== EXTRACT PROVIDED ==
A guide to building long-term compounding knowledge infrastructure. See details on GitHub .

IntraScribe

A privacy-first, on-premise-ready speech transcription and collaboration platform with real-time ASR, speaker diarization, batch transcription and AI summarization.

Overview

IntraScribe is a privacy-first, on-premise-capable speech transcription and collaboration platform designed for organizations such as enterprises, schools, and government units. It supports real-time transcription (WebRTC), speaker diarization, high-quality batch transcription, and template-driven AI summarization and title generation. The system emphasizes modular frontends, microservice-based backends, and keeping data within private networks to meet compliance requirements.

Key Features

  • Privacy and on-premise deployment: can be deployed in air-gapped or internal networks to prevent data exfiltration.
  • Real-time ASR with low latency: WebRTC-based capture and SSE/streaming of transcription segments.

== DATA EXTRACT ==

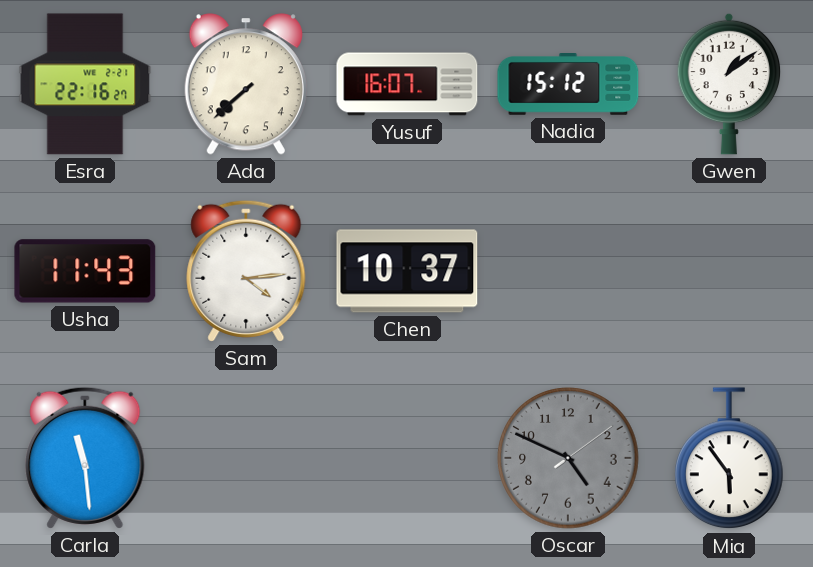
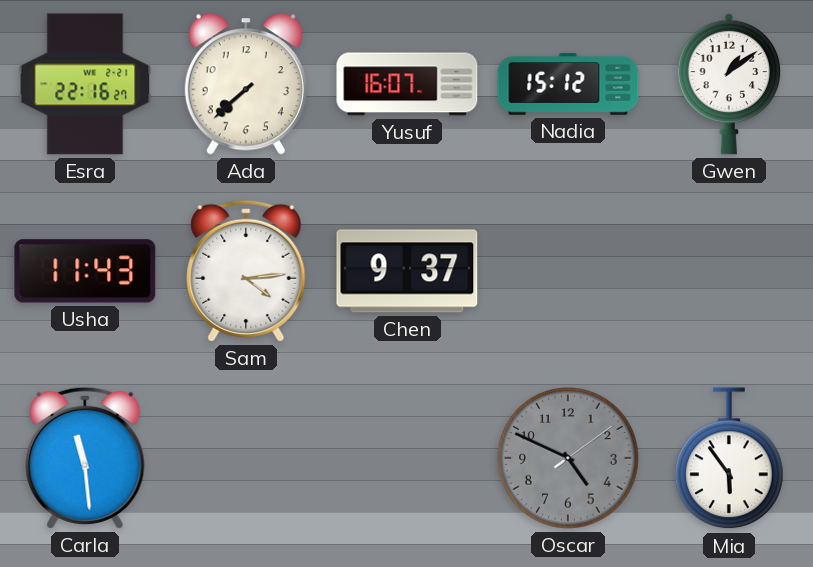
Chen: 10:37 -> 9:37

== WHAT YOU SHOULD DO ==
Decide whether each statement agrees with the IntraScribe description, answering yes or no and quoting the words of the text that settle it. 1. IntraScribe can run in air-gapped networks. 2. Its real-time transcription relies on WebRTC. 3. It is designed for individual home users. The lines were taken from a different source than the text above them.

== RIGHT ANSWER ==
1. Yes: "can be deployed in air-gapped or internal networks to prevent data exfiltration"
2. Yes: "It supports real-time transcription (WebRTC)"
3. No: "designed for organizations such as enterprises, schools, and government units"